_Data in this exercise_.
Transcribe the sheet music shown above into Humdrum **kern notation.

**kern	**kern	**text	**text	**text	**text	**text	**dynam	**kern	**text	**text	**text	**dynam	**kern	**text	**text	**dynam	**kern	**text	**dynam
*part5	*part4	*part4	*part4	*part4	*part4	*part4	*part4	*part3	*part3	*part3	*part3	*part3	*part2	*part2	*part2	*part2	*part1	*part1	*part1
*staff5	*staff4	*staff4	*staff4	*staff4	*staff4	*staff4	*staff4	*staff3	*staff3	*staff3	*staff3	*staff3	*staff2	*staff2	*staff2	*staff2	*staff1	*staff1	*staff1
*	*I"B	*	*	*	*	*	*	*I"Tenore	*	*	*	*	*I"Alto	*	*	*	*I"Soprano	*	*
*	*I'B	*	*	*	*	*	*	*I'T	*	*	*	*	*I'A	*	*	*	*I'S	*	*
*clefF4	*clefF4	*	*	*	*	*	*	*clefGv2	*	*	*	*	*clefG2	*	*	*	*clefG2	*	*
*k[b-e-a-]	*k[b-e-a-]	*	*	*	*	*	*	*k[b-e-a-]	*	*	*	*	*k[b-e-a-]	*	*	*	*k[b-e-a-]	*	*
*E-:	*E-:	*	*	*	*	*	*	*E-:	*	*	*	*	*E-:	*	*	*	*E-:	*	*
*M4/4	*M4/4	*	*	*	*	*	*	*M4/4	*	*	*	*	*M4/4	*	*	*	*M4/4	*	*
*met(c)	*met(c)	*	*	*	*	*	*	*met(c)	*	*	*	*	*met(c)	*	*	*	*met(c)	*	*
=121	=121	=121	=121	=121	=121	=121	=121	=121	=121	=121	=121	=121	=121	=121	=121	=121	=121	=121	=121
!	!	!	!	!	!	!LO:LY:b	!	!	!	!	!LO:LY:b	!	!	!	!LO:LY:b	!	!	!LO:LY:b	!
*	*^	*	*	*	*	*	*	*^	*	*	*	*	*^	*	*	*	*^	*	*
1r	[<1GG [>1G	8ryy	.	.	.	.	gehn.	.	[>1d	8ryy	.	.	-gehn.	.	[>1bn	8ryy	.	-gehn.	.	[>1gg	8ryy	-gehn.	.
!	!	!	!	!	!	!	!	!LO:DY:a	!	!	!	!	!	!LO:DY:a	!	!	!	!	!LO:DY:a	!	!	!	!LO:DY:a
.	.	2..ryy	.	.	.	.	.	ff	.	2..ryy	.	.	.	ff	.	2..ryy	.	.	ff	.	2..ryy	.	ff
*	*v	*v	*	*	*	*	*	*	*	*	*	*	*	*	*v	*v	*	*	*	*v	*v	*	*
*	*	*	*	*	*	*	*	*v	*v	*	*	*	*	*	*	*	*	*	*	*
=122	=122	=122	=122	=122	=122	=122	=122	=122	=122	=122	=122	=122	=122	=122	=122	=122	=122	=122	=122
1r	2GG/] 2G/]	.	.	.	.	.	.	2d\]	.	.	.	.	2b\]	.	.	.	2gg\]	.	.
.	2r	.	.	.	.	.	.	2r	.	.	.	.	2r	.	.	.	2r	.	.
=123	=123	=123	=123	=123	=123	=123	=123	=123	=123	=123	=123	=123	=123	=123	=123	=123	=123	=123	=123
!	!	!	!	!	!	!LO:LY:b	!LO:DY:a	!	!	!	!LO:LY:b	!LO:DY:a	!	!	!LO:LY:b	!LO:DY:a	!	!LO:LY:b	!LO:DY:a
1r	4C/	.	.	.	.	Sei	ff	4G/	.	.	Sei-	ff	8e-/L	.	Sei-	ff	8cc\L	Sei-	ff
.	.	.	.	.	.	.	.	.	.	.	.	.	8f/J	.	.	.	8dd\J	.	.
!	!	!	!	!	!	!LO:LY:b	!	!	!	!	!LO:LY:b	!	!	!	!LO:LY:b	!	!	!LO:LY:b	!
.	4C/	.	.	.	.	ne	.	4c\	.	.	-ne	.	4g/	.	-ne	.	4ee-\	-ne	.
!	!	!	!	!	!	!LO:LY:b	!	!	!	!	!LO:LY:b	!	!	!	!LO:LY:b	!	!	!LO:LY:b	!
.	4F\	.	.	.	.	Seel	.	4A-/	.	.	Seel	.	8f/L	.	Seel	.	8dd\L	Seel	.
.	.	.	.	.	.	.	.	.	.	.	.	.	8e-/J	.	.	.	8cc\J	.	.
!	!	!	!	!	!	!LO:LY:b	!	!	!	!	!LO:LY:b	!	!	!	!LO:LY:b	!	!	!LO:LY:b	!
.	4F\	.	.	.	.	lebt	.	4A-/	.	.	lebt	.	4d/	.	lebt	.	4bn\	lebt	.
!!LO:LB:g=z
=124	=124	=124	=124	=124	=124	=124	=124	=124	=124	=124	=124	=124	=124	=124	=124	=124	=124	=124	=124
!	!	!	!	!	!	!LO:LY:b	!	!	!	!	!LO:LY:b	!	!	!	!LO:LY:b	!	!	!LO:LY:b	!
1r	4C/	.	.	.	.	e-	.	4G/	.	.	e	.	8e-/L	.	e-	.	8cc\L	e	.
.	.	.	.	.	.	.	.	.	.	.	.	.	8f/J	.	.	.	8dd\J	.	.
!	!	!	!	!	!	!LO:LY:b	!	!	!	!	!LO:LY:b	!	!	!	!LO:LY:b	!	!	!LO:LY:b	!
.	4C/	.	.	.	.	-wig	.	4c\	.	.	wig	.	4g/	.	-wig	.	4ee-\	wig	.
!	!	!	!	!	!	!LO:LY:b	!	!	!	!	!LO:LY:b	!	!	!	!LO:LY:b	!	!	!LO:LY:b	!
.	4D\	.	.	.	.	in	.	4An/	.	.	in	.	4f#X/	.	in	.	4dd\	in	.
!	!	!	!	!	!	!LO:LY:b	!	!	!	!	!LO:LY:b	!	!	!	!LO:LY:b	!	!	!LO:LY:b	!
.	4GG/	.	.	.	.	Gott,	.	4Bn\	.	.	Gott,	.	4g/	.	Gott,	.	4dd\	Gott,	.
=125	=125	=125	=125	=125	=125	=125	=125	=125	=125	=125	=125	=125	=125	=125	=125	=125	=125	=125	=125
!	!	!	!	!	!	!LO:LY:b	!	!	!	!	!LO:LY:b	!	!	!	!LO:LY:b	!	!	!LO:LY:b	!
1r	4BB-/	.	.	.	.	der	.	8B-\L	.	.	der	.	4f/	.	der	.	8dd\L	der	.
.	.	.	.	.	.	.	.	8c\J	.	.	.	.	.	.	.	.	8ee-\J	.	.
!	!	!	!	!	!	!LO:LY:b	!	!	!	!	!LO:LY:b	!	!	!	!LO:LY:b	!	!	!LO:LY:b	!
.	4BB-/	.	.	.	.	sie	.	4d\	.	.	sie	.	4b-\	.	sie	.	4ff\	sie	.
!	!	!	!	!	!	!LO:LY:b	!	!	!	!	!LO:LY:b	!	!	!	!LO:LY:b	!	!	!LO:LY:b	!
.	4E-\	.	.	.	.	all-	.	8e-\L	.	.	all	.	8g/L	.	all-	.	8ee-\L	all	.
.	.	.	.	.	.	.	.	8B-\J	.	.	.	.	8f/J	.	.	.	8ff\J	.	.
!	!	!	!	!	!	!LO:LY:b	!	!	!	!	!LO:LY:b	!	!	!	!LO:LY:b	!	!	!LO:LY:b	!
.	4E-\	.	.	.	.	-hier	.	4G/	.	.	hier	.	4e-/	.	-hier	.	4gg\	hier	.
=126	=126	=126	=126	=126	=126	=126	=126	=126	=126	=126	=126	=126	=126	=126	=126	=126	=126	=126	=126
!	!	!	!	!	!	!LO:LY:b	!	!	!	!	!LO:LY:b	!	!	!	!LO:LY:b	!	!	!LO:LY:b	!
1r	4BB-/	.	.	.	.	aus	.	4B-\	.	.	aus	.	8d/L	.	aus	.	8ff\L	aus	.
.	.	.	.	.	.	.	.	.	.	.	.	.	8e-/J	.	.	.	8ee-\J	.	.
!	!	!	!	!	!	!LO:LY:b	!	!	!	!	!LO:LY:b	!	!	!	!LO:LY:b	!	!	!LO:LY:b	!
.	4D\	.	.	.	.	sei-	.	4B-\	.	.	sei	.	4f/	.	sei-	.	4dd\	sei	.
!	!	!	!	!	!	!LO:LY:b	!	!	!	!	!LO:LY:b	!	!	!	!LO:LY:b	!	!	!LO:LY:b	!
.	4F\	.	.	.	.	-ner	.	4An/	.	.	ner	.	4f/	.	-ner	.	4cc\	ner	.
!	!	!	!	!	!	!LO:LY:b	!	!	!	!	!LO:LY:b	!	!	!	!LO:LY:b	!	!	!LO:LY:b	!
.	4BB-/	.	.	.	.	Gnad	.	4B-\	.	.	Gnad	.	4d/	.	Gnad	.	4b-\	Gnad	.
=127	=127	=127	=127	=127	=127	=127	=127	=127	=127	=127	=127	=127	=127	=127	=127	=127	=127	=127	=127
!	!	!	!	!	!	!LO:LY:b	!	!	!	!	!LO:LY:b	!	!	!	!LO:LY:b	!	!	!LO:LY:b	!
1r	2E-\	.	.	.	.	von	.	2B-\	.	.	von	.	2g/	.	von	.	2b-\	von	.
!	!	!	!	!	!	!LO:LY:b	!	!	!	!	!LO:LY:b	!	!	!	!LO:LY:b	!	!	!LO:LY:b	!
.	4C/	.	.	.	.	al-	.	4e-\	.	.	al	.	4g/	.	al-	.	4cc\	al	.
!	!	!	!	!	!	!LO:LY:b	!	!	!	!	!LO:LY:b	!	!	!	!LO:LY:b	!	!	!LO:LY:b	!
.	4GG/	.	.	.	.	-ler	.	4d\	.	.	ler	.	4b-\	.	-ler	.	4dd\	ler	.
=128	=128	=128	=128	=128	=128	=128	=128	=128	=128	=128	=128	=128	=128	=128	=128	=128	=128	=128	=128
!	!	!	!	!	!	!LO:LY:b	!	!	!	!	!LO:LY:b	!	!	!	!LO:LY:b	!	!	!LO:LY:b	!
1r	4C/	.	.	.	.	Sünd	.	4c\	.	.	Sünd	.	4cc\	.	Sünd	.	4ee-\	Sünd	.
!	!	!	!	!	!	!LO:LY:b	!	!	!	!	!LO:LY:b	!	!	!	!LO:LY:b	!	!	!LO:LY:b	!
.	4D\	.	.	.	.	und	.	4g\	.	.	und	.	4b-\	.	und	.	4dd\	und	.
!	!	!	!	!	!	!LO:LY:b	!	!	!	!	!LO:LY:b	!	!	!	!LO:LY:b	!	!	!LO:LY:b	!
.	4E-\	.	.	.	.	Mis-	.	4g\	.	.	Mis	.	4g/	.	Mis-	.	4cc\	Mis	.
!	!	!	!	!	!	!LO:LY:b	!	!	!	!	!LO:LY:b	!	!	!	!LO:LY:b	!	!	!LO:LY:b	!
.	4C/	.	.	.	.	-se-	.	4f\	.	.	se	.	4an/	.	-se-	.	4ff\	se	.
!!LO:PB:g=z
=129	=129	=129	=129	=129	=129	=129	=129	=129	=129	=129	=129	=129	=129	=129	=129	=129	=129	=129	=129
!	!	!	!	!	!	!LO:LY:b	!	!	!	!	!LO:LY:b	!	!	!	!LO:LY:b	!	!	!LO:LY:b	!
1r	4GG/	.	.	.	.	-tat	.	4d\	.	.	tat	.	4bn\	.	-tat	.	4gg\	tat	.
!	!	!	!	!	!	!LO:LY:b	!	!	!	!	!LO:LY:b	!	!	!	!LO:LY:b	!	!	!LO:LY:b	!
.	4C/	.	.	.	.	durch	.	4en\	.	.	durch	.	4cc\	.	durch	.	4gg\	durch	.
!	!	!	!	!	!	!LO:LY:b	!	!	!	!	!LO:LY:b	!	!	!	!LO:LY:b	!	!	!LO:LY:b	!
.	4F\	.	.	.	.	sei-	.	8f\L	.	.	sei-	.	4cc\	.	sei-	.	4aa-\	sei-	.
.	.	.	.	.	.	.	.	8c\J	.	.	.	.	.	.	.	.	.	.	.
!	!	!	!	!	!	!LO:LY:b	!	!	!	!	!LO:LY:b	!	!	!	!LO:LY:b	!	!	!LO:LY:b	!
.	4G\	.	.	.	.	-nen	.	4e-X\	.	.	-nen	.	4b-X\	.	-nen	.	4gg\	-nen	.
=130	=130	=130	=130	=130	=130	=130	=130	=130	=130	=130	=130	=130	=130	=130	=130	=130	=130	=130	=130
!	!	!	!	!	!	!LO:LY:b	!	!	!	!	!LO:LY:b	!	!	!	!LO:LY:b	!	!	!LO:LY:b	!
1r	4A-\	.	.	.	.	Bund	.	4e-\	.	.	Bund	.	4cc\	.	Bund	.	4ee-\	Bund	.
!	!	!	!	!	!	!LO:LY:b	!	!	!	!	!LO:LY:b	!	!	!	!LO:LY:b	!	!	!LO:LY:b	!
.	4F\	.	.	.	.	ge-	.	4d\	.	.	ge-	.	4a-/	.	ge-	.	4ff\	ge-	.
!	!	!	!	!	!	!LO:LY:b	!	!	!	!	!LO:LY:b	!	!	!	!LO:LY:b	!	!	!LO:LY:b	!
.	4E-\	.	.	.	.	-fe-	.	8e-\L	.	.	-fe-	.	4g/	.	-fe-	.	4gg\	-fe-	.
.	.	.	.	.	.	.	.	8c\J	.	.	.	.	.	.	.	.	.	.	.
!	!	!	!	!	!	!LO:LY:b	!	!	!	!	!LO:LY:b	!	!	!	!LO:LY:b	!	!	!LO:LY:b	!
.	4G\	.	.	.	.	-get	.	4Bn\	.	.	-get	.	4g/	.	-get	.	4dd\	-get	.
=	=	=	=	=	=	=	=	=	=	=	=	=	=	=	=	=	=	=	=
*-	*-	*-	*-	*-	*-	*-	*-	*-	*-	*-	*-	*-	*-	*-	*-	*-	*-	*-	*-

_Problem requirements_. Filter the rows above, keeping every line that contains the string "kern" with matching case, and copy each of those lines in full.

_Complete answer_.
Transcribe the sheet music shown above into Humdrum **kern notation.
**kern	**kern	**text	**text	**text	**text	**text	**dynam	**kern	**text	**text	**text	**dynam	**kern	**text	**text	**dynam	**kern	**text	**dynam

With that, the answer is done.